To use ‘Holy Forever’ as an example, it actually spans 11 notes of the scale which means it’s only just going to fit into that congregational range. Therefore, there’s not much ‘wiggle room’ – there’s only going to be one or two keys for that song that are going to work best for the whole congregation. In this case, we opted for A (G Capo 2), which means the lowest note we’re singing is A below middle C and the highest note is D.

 

A lot of songs have a range of an octave, (Build my Life, for example) which means there are more key options available to choose from. Some songs have an even smaller range and are therefore even more flexible. Elevation Worship’s ‘Trust in God’ has a range of 5 notes!

 

When I’m preparing, I usually check in with my husband and son to make sure the keys I’m choosing feel comfortable for them too. For our worship team, we maintain a list of songs that represent our current repertoire – ranging from the brand-new to ‘golden oldies’ that we still treasure and return to.

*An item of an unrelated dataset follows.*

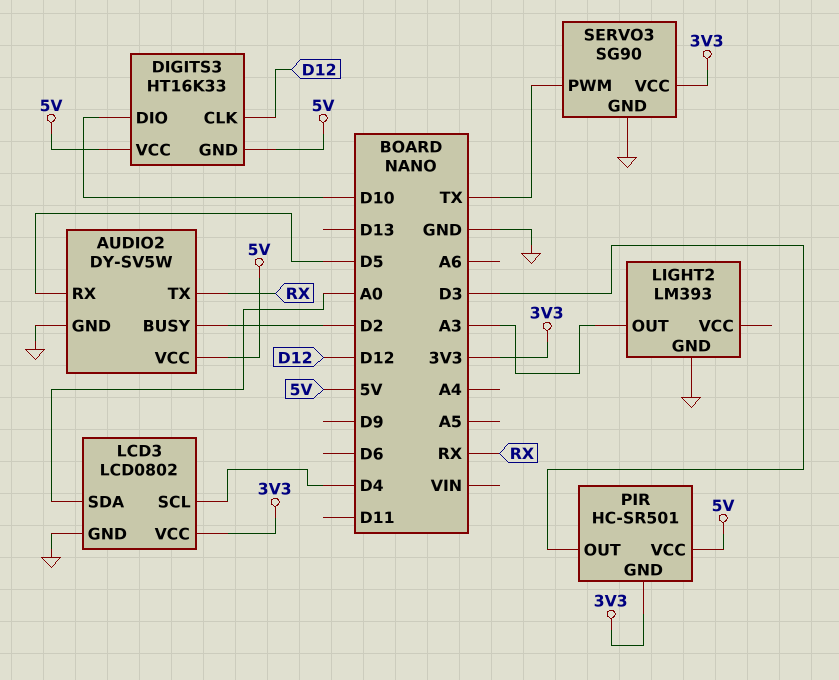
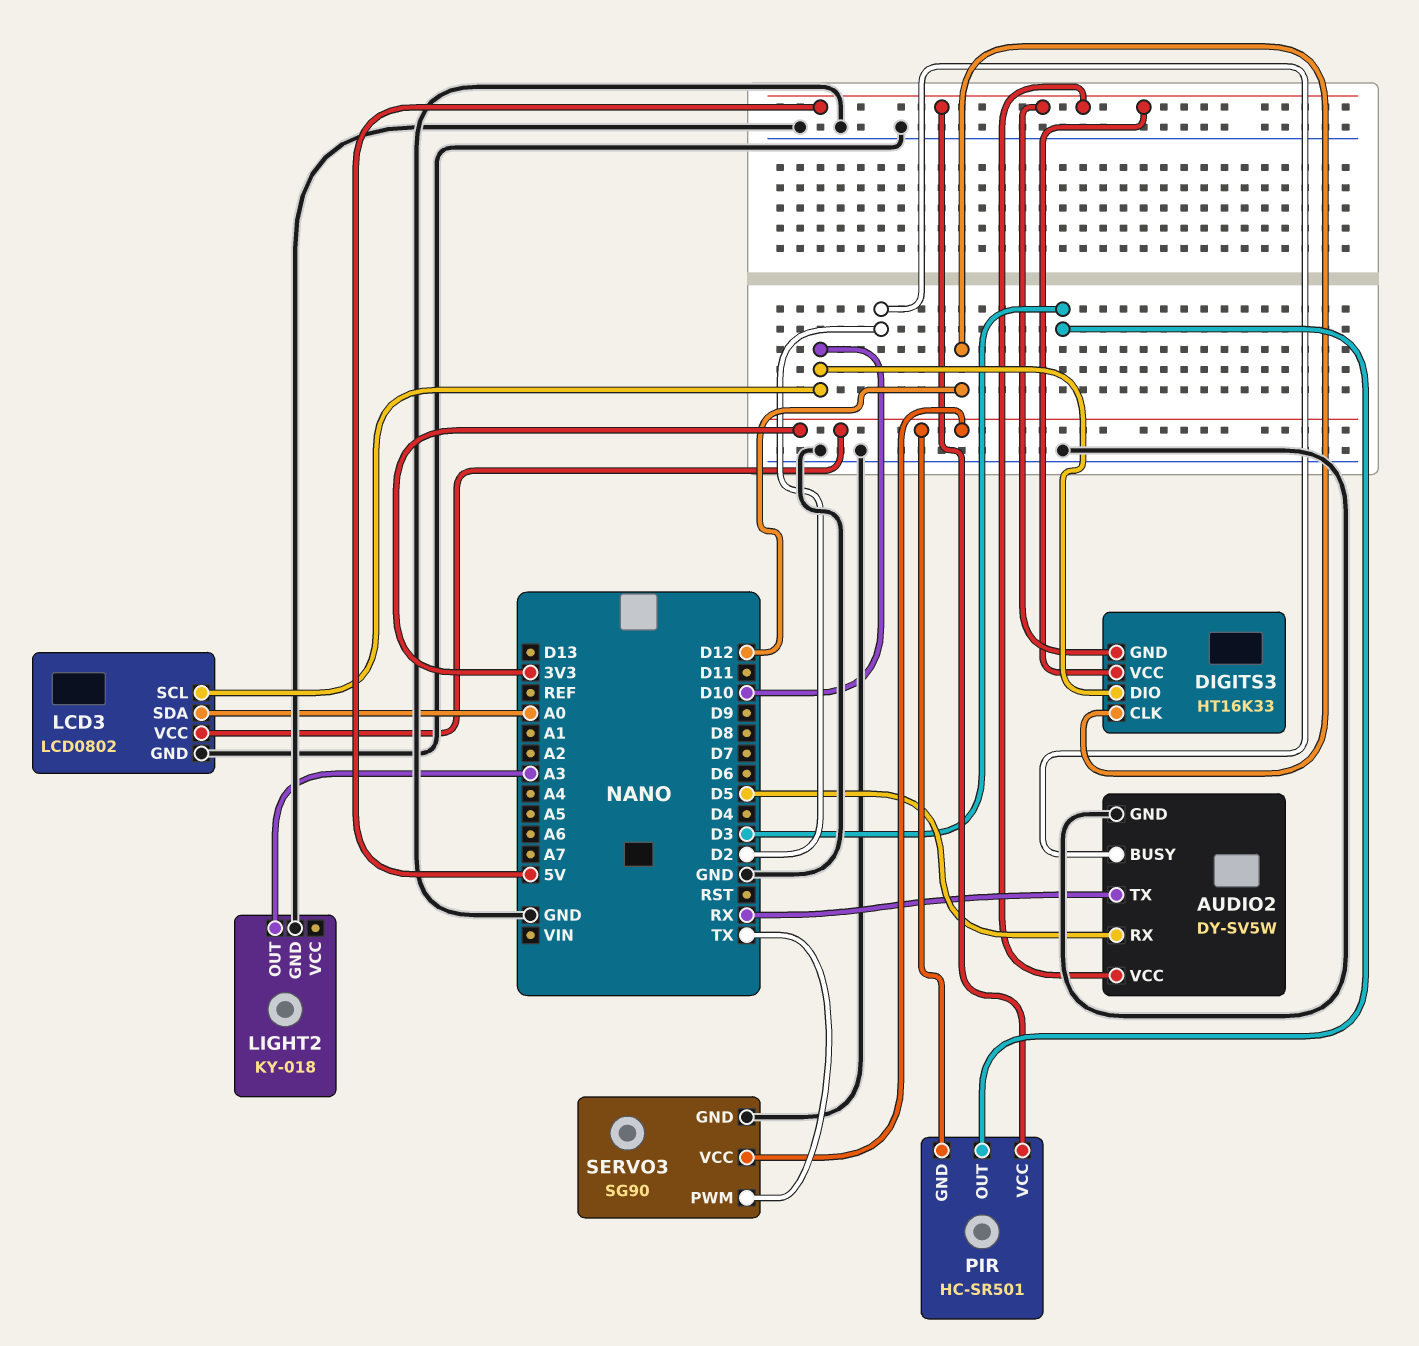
LCD3 pin SCL: D4 -> D10
LIGHT2: LM393 -> KY-018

The list includes what we, as a team, consider to be the best congregational keys for each song – which makes it a very useful tool to have on hand when preparing worship times, especially if you’re considering linking any songs.

 

Taking the time to sit down together as a team of worship leaders and working out the best keys for songs, before you introduce them, is the best way forward.

 

There is a pastoral element to worship leading – it’s so important that we care deeply about the people we are leading in worship and that we, as lead worshippers, can be as helpful as we can in facilitating corporate worship. And taking the time to choose song keys that best serve our congregation as a whole plays a big part in that.